▶ **THE DATA**:

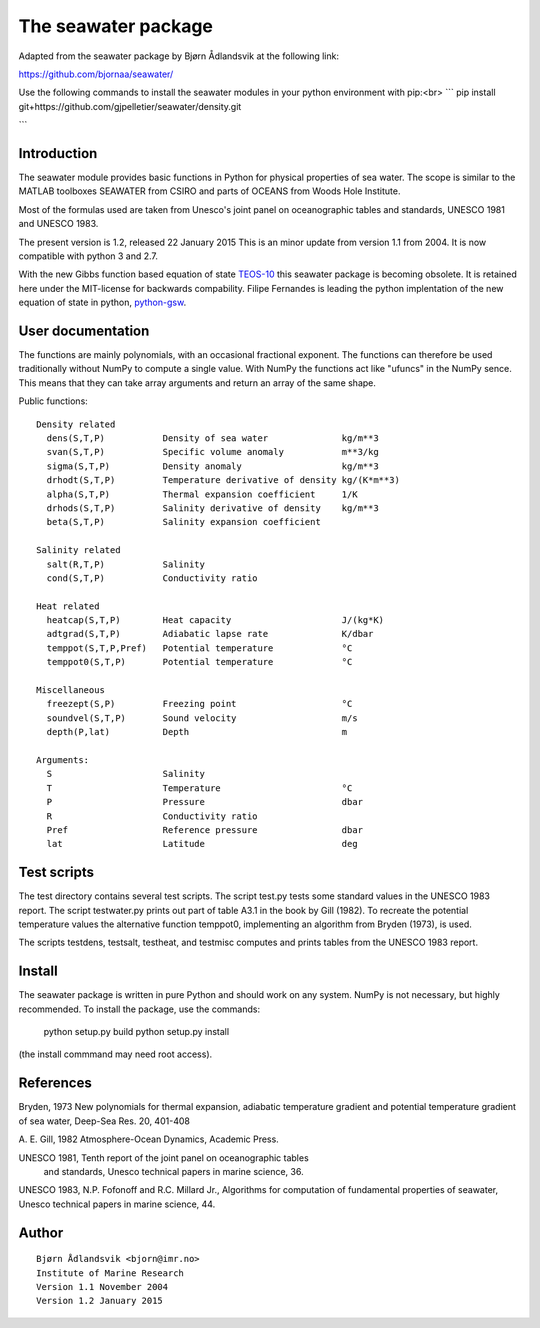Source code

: The seawater package
====================

Adapted from the seawater package by Bjørn Ådlandsvik at the following link:

https://github.com/bjornaa/seawater/


Use the following commands to install the seawater modules in your python environment with pip:<br>
```
pip install git+https://github.com/gjpelletier/seawater/density.git

```



Introduction
------------

The seawater module provides basic functions in Python for physical
properties of sea water. The scope is similar to the MATLAB toolboxes
SEAWATER from CSIRO and parts of OCEANS from Woods Hole Institute.

Most of the formulas used are taken from Unesco's joint panel on
oceanographic tables and standards, UNESCO 1981 and UNESCO 1983.

The present version is 1.2, released 22 January 2015
This is an minor update from version 1.1 from 2004.
It is now compatible with python 3 and 2.7.

With the new Gibbs function based equation of state
`TEOS-10 <http://www.teos-10.org/>`_ this seawater package is becoming obsolete.
It is retained here under the MIT-license for backwards compability.
Filipe Fernandes is leading the python implentation of the new equation of
state in python, `python-gsw <https://github.com/TEOS-10/python-gsw>`_.

User documentation
------------------

The functions are mainly polynomials, with an occasional fractional
exponent. The functions can therefore be used traditionally without NumPy to
compute a single value. With NumPy the functions act like "ufuncs" in the
NumPy sence. This means that they can take array arguments and return an
array of the same shape.


Public functions::

 Density related
   dens(S,T,P)           Density of sea water              kg/m**3
   svan(S,T,P)           Specific volume anomaly           m**3/kg
   sigma(S,T,P)          Density anomaly                   kg/m**3
   drhodt(S,T,P)         Temperature derivative of density kg/(K*m**3)
   alpha(S,T,P)          Thermal expansion coefficient     1/K
   drhods(S,T,P)         Salinity derivative of density    kg/m**3
   beta(S,T,P)           Salinity expansion coefficient

 Salinity related
   salt(R,T,P)           Salinity
   cond(S,T,P)           Conductivity ratio

 Heat related
   heatcap(S,T,P)        Heat capacity                     J/(kg*K)
   adtgrad(S,T,P)        Adiabatic lapse rate              K/dbar
   temppot(S,T,P,Pref)   Potential temperature             °C
   temppot0(S,T,P)       Potential temperature             °C

 Miscellaneous
   freezept(S,P)         Freezing point                    °C
   soundvel(S,T,P)       Sound velocity                    m/s
   depth(P,lat)          Depth                             m

 Arguments:
   S                     Salinity
   T                     Temperature                       °C
   P                     Pressure                          dbar
   R                     Conductivity ratio
   Pref                  Reference pressure                dbar
   lat                   Latitude                          deg


Test scripts
------------

The test directory contains several test scripts. The script test.py tests some
standard values in the UNESCO 1983 report.  The script testwater.py prints out
part of table A3.1 in the book by Gill (1982). To recreate the potential
temperature values the alternative function temppot0, implementing an
algorithm from Bryden (1973), is used.

The scripts testdens, testsalt, testheat, and testmisc computes and prints
tables from the UNESCO 1983 report.

Install
-------

The seawater package is written in pure Python and should work on any system.
NumPy is not necessary, but highly recommended. To install the package, use
the commands:

    python setup.py build
    python setup.py install

(the install commmand may need root access).

References
----------

Bryden, 1973
New polynomials for thermal expansion, adiabatic temperature gradient
and potential temperature gradient of sea water, Deep-Sea Res. 20, 401-408

A. E. Gill, 1982
Atmosphere-Ocean Dynamics, Academic Press.

UNESCO 1981, Tenth report of the joint panel on oceanographic tables
 and standards, Unesco technical papers in marine science, 36.

UNESCO 1983, N.P. Fofonoff and R.C. Millard Jr.,
Algorithms for computation of fundamental properties of seawater,
Unesco technical papers in marine science, 44.

Author
------
::

  Bjørn Ådlandsvik <bjorn@imr.no>
  Institute of Marine Research
  Version 1.1 November 2004
  Version 1.2 January 2015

▶ **PROBLEM TO WORK ON**: Write the listing out exactly, word for word, but omit the pictures.

▶ **ANSWER SECTION**:
Source code

: The seawater package
====================

Adapted from the seawater package by Bjørn Ådlandsvik at the following link:

https://github.com/bjornaa/seawater/


Use the following commands to install the seawater modules in your python environment with pip:<br>
```
pip install git+https://github.com/gjpelletier/seawater/density.git

```



Introduction
------------

The seawater module provides basic functions in Python for physical
properties of sea water. The scope is similar to the MATLAB toolboxes
SEAWATER from CSIRO and parts of OCEANS from Woods Hole Institute.

Most of the formulas used are taken from Unesco's joint panel on
oceanographic tables and standards, UNESCO 1981 and UNESCO 1983.

The present version is 1.2, released 22 January 2015
This is an minor update from version 1.1 from 2004.
It is now compatible with python 3 and 2.7.

With the new Gibbs function based equation of state
`TEOS-10 <http://www.teos-10.org/>`_ this seawater package is becoming obsolete.
It is retained here under the MIT-license for backwards compability.
Filipe Fernandes is leading the python implentation of the new equation of
state in python, `python-gsw <https://github.com/TEOS-10/python-gsw>`_.

User documentation
------------------

The functions are mainly polynomials, with an occasional fractional
exponent. The functions can therefore be used traditionally without NumPy to
compute a single value. With NumPy the functions act like "ufuncs" in the
NumPy sence. This means that they can take array arguments and return an
array of the same shape.


Public functions::

 Density related
   dens(S,T,P)           Density of sea water              kg/m**3
   svan(S,T,P)           Specific volume anomaly           m**3/kg
   sigma(S,T,P)          Density anomaly                   kg/m**3
   drhodt(S,T,P)         Temperature derivative of density kg/(K*m**3)
   alpha(S,T,P)          Thermal expansion coefficient     1/K
   drhods(S,T,P)         Salinity derivative of density    kg/m**3
   beta(S,T,P)           Salinity expansion coefficient

 Salinity related
   salt(R,T,P)           Salinity
   cond(S,T,P)           Conductivity ratio

 Heat related
   heatcap(S,T,P)        Heat capacity                     J/(kg*K)
   adtgrad(S,T,P)        Adiabatic lapse rate              K/dbar
   temppot(S,T,P,Pref)   Potential temperature             °C
   temppot0(S,T,P)       Potential temperature             °C

 Miscellaneous
   freezept(S,P)         Freezing point                    °C
   soundvel(S,T,P)       Sound velocity                    m/s
   depth(P,lat)          Depth                             m

 Arguments:
   S                     Salinity
   T                     Temperature                       °C
   P                     Pressure                          dbar
   R                     Conductivity ratio
   Pref                  Reference pressure                dbar
   lat                   Latitude                          deg


Test scripts
------------

The test directory contains several test scripts. The script test.py tests some
standard values in the UNESCO 1983 report.  The script testwater.py prints out
part of table A3.1 in the book by Gill (1982). To recreate the potential
temperature values the alternative function temppot0, implementing an
algorithm from Bryden (1973), is used.

The scripts testdens, testsalt, testheat, and testmisc computes and prints
tables from the UNESCO 1983 report.

Install
-------

The seawater package is written in pure Python and should work on any system.
NumPy is not necessary, but highly recommended. To install the package, use
the commands:

    python setup.py build
    python setup.py install

(the install commmand may need root access).

References
----------

Bryden, 1973
New polynomials for thermal expansion, adiabatic temperature gradient
and potential temperature gradient of sea water, Deep-Sea Res. 20, 401-408

A. E. Gill, 1982
Atmosphere-Ocean Dynamics, Academic Press.

UNESCO 1981, Tenth report of the joint panel on oceanographic tables
 and standards, Unesco technical papers in marine science, 36.

UNESCO 1983, N.P. Fofonoff and R.C. Millard Jr.,
Algorithms for computation of fundamental properties of seawater,
Unesco technical papers in marine science, 44.

Author
------
::

  Bjørn Ådlandsvik <bjorn@imr.no>
  Institute of Marine Research
  Version 1.1 November 2004
  Version 1.2 January 2015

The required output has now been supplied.